● YOUR TASK
Please give the number of lines in the entries below that hold "grep", with no other words.

● THE RECORDS
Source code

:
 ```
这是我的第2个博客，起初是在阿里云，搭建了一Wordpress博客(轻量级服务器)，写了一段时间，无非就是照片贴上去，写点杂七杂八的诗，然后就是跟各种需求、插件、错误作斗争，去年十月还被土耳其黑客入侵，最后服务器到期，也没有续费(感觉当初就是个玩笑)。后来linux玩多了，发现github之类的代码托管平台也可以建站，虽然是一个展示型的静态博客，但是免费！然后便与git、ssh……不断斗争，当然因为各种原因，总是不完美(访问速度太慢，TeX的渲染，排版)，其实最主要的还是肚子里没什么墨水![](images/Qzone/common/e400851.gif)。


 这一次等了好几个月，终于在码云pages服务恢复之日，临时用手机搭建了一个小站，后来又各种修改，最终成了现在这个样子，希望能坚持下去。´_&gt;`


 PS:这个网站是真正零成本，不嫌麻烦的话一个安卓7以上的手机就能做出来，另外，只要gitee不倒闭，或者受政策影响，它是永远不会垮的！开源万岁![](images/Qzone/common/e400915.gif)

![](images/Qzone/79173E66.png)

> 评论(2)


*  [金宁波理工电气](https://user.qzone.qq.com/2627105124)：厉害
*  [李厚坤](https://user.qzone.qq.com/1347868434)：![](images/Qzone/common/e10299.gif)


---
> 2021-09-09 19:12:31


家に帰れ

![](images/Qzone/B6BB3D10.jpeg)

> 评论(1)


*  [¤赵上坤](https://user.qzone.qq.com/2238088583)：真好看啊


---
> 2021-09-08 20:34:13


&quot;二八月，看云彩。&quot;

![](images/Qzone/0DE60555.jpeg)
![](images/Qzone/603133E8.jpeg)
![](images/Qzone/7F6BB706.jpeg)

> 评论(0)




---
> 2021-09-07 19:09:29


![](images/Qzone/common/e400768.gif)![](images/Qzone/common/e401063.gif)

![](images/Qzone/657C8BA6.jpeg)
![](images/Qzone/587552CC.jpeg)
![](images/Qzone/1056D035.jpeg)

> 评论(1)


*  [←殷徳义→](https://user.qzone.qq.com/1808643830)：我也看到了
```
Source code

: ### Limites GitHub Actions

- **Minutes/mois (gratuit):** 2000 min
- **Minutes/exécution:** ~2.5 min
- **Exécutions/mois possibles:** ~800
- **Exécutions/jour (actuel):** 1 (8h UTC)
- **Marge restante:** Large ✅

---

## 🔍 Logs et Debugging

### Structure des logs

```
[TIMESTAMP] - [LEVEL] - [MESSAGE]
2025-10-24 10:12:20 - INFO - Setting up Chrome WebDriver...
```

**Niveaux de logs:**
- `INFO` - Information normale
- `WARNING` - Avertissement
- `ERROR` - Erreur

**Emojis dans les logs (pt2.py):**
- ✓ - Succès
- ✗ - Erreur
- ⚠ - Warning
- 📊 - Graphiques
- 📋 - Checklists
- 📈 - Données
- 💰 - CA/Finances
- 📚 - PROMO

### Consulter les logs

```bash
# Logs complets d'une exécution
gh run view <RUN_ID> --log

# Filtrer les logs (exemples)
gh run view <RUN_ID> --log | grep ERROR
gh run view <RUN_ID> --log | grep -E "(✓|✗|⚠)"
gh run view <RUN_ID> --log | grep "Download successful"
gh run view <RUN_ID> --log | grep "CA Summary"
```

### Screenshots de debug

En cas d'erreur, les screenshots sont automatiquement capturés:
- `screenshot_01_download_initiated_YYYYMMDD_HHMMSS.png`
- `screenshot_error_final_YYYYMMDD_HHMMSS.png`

● TASK OUTPUT
4